• Instructions to follow:
Answer these about the checkpoint patch discussion below:
(a) What does CR_VMA_ANON_SHARED_SKIP stand for?
(b) What comment is given for the tag field in struct cr_hdr_mm?
(c) Which struct does the reviewer propose if the field really is a sharing identifier, and what field does it hold?

═════ Document text

This classification eventually simplifies both dump and restore. For
instance, it decides whether a file name follows or not.

There will be more, later: CR_VMA_FILE_UNLINKED (mapped to an unlinked
file), CR_VMA_ANON_SHARED (shared anonymous), CR_VMA_ANON_SHARED_SKIP
(shared anonymous, had been sent before) and so on.


struct cr_hdr_head {
__u64 magic;

@@ -83,4 +90,28 @@ struct cr_hdr_task {
char comm[TASK_COMM_LEN];
} __attribute__ ((aligned (8)));

+struct cr_hdr_mm {
+ __u32 tag; /* sharing identifier */

If this really is a sharing identifier, we need a:

struct cr_shared_object_ref {
__u32 tag;
};

And then one of *those* in the vma struct. Make it much more idiot (aka
Dave) proof.

══════════
═════ Information provided

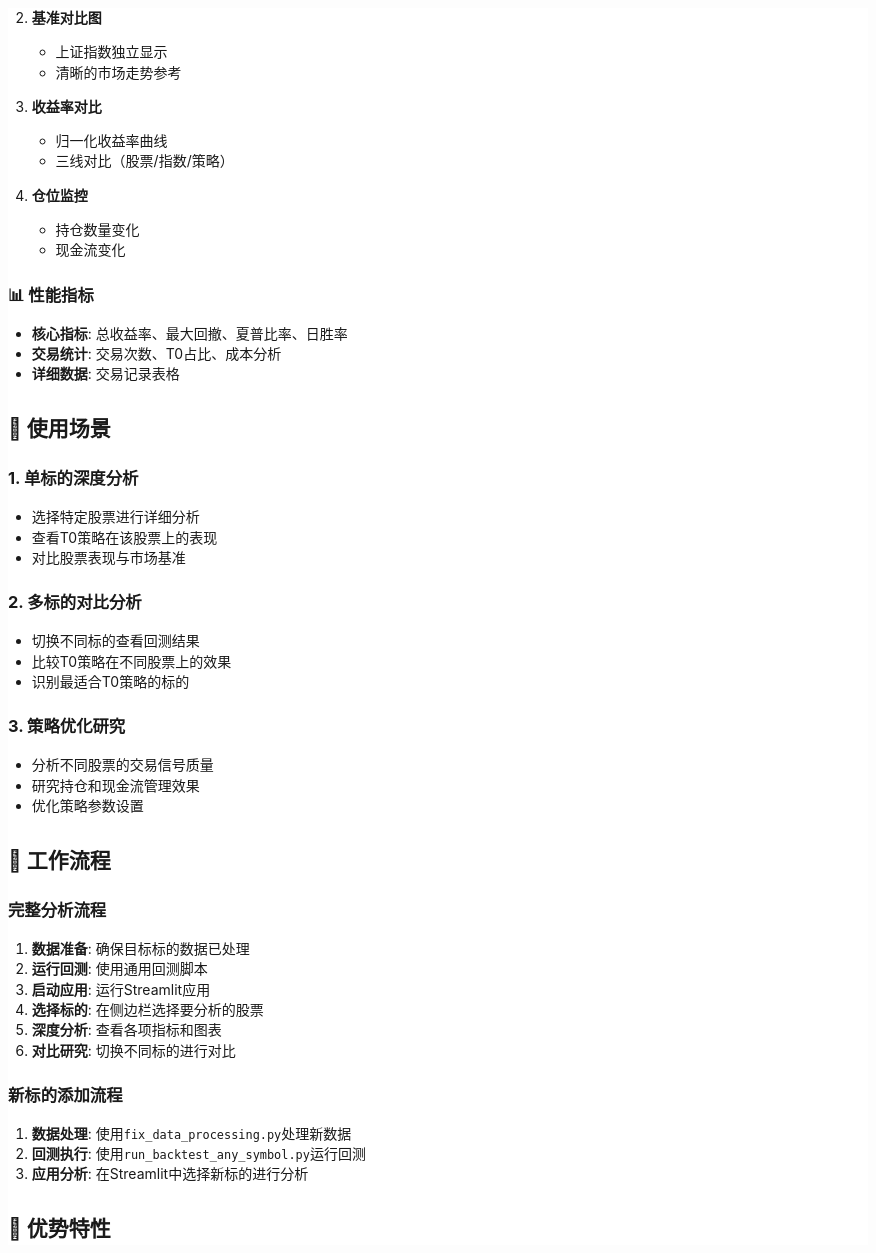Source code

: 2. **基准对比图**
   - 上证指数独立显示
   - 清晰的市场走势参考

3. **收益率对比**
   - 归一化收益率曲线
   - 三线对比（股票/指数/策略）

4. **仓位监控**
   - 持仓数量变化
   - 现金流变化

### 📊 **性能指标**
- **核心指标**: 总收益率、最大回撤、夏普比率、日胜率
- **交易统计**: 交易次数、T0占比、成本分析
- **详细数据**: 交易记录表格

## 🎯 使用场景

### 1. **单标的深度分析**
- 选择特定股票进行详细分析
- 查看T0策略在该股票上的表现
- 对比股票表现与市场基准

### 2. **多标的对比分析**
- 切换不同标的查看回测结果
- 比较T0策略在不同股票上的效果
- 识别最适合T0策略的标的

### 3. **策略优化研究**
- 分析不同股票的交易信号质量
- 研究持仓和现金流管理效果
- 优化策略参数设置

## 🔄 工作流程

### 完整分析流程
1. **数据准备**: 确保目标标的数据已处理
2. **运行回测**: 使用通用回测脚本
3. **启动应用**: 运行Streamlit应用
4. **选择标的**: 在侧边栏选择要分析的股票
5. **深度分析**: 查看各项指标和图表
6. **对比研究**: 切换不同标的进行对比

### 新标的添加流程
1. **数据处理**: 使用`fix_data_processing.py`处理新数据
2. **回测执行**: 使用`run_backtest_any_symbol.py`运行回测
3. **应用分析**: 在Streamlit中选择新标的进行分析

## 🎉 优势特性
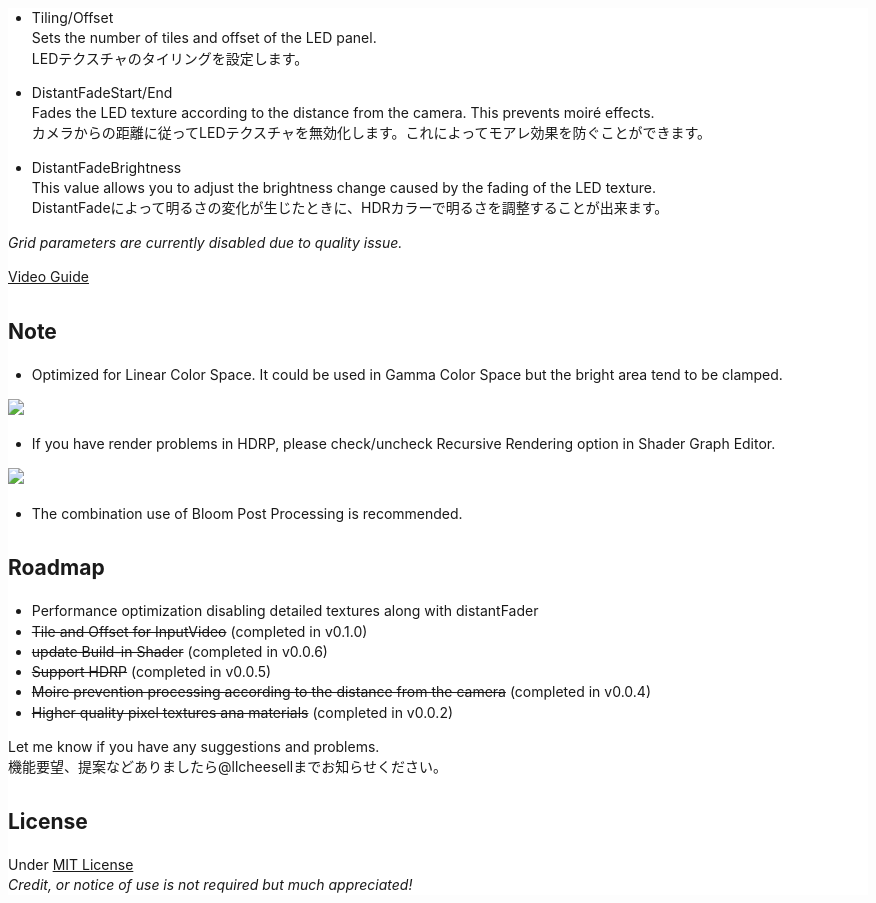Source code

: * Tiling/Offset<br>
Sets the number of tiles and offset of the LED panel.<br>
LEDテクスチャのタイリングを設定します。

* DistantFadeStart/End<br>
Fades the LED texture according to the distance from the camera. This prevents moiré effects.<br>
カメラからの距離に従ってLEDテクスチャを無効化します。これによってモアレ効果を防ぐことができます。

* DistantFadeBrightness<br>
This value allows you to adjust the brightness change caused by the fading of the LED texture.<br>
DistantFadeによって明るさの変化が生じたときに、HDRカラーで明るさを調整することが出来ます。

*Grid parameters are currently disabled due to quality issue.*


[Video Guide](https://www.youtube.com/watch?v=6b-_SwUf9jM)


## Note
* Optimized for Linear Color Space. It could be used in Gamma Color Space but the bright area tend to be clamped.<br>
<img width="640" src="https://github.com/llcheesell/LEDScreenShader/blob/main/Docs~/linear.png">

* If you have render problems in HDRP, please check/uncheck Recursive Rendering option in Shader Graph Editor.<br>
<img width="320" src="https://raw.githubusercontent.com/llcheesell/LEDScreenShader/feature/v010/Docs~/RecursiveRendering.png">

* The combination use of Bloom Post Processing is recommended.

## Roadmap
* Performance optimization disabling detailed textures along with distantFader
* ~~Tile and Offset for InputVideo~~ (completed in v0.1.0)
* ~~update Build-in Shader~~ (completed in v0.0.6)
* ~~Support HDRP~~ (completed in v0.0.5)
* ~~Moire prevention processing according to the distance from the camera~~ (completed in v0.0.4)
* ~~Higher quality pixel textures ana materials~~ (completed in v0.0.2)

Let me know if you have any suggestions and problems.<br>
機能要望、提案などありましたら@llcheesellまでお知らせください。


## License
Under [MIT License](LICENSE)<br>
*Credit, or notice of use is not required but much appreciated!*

══════════

• Result for this task:
(a) Shared anonymous memory that had been sent before.
(b) /* sharing identifier */
(c) struct cr_shared_object_ref, which holds a single field, __u32 tag.